A senior staffer for Victorian Opposition Leader Daniel Andrews, Chris Reilly, has emerged as a strong candidate to replace the retiring Martin Ferguson as the next member for Batman. But he is likely to rub up against the supreme will of Prime Minister Julia Gillard, who is backing “death spot” Senator David Feeney.

Crikey can reveal that Reilly, a respected ALP strategist who runs the Labor leader’s press operation in Victoria, has indicated an abiding interest in contesting the preselection race for the prized federal seat.

Under the 2009 “stability pact” that determines preselections negotiated between Labor Unity and Reilly’s Socialist Left faction, Batman is subject to “further discussions” in the event of a vacancy.

But Reilly, a Batman local, faces a difficult task. In addition to sidestepping the PM and getting powerbrokers to agree to a ballot, he will need to secure the support of the rank and file in four Left branches (including his own Reservoir branch) and also tap a majority bloc of Maronite forces aligned with the Shop Assistants’ Union and Victorian upper house MP Nazih Elasmar. There are about 900 members on the Batman roll.

Under party rules, preselections are usually decided by a 50% vote of the local branches and a 50% vote of the central Public Office Selection Committee.

However, factional tsars sometimes directly intervene — there are grave fears that in the absence of a contested preselection, the seat could be gifted by Labor’s national executive to Feeney. The former Melbourne University Student Union officer bearer currently occupies the number 3 spot on the ALP Senate ticket and will almost certainly be ejected from Parliament on September 14. A Feeney resignation to contest Batman would require Labor to appoint a nightwatchman until his term expires on June 30, 2014.

There is now mounting pressure on local SDA-aligned powerbrokers to declare their hand. One well-informed operative with direct knowledge of the situation told Crikey that in his view Feeney was safe and had the backing of the PM. “It would unlikely that there would be any eventuality that wouldn’t involve David getting up,” the operative said.”Sometimes it just takes awhile for the obvious outcome to become clear.”

Feeney, a Kathy Jackson supporter, might also be able to count on the support of Bill Shorten and Stephen Conroy’s Labor Unity faction in exchange for a clean run for LU at the next round of Health Services Union elections.

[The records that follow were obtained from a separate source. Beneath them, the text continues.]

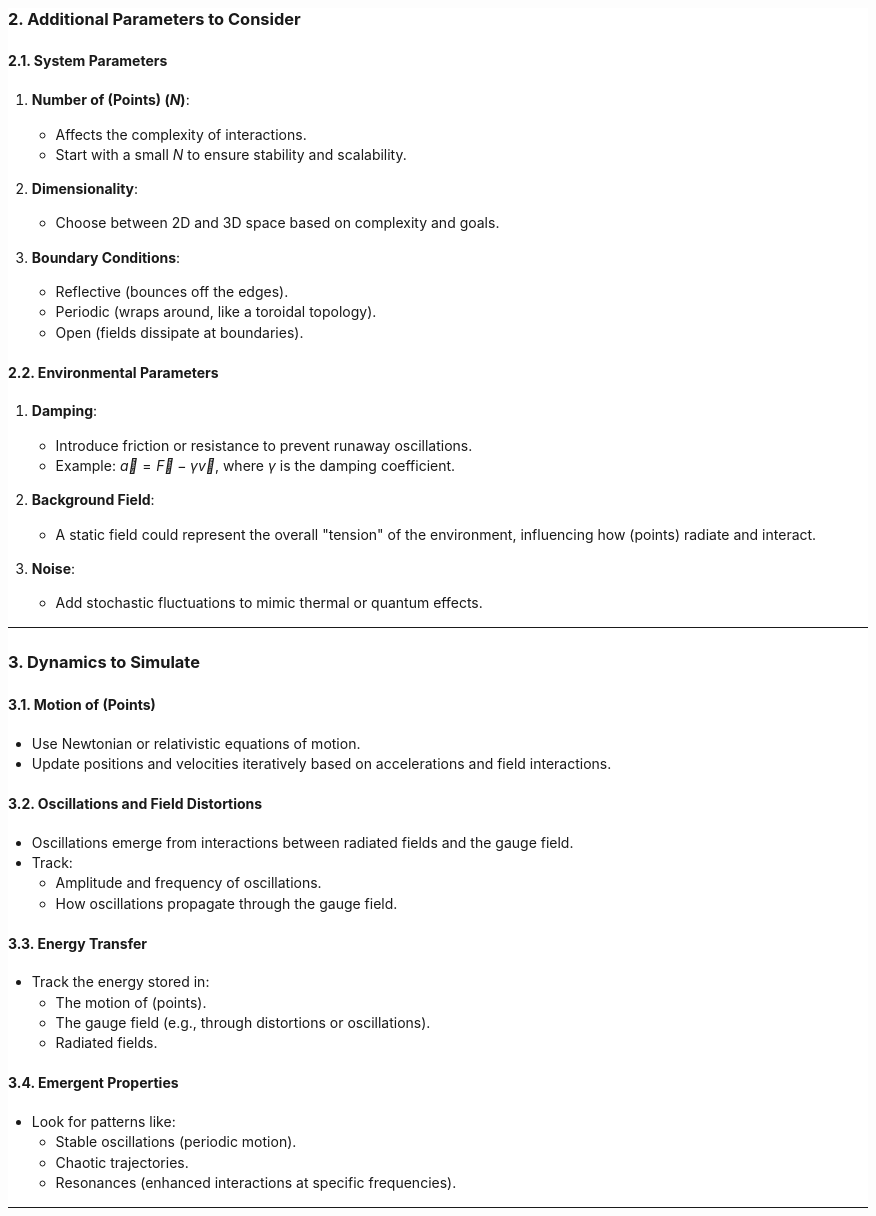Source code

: 
### **2. Additional Parameters to Consider**
#### **2.1. System Parameters**
1. **Number of (Points) ($N$)**:
   - Affects the complexity of interactions.
   - Start with a small $N$ to ensure stability and scalability.

2. **Dimensionality**:
   - Choose between 2D and 3D space based on complexity and goals.

3. **Boundary Conditions**:
   - Reflective (bounces off the edges).
   - Periodic (wraps around, like a toroidal topology).
   - Open (fields dissipate at boundaries).

#### **2.2. Environmental Parameters**
1. **Damping**:
   - Introduce friction or resistance to prevent runaway oscillations.
   - Example: $\vec{a} = \vec{F} - \gamma \vec{v}$, where $\gamma$ is the damping coefficient.

2. **Background Field**:
   - A static field could represent the overall "tension" of the environment, influencing how (points) radiate and interact.

3. **Noise**:
   - Add stochastic fluctuations to mimic thermal or quantum effects.

---

### **3. Dynamics to Simulate**
#### **3.1. Motion of (Points)**
- Use Newtonian or relativistic equations of motion.
- Update positions and velocities iteratively based on accelerations and field interactions.

#### **3.2. Oscillations and Field Distortions**
- Oscillations emerge from interactions between radiated fields and the gauge field.
- Track:
  - Amplitude and frequency of oscillations.
  - How oscillations propagate through the gauge field.

#### **3.3. Energy Transfer**
- Track the energy stored in:
  - The motion of (points).
  - The gauge field (e.g., through distortions or oscillations).
  - Radiated fields.

#### **3.4. Emergent Properties**
- Look for patterns like:
  - Stable oscillations (periodic motion).
  - Chaotic trajectories.
  - Resonances (enhanced interactions at specific frequencies).

---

It is understood that owing to the status and margin in the safe seat, Labor would be looking to pick someone who is “cabinet material”. A range of senior Left-aligned trade union figures may well have their temperatures taken to gauge interest. One name often mentioned in despatches is Textile, Clothing and Footwear Union national secretary Michele O’Neil. Local possibilities include Right-aligned Darebin councillor and former mayor Steven Tsitas and even SL-loyal deputy mayor Gaetano Greco. Greco polled higher than any other Labor candidate in the 2012 Darebin elections, has a strong local profile and is a committed trade unionist.

Ferguson, a former resources minister and ACTU president whose political stocks soured when he endorsed Kevin Rudd’s return to the leadership, tearily announced his retirement in Parliament, drawing kudos from both sides of the House. He will depart at the election.

His Independent Left faction, while a shadow of its former self, has residual support from a handful of rank-and-file members in Batman and Gorton, and maintains a union base inside elements of the Australian Services Union, the Health and Community Services Union and the forestry division of the Construction, Forestry Mining and Energy Union. Ferguson was originally parachuted into the seat in 1995 by the national executive under a deal with Labor Unity.

Labor holds Batman with a 2PP margin of 25%, despite a significant swing to the Greens in 2010. On a 2CP margin it is technically within striking distance of the minor party, who came within 8% last time after Liberal preferences were distributed. However, owing to a popular decision of the state Libs before the November 2010 Victorian election to preference against the Greens, the Tories are likely to go to Labor first in September.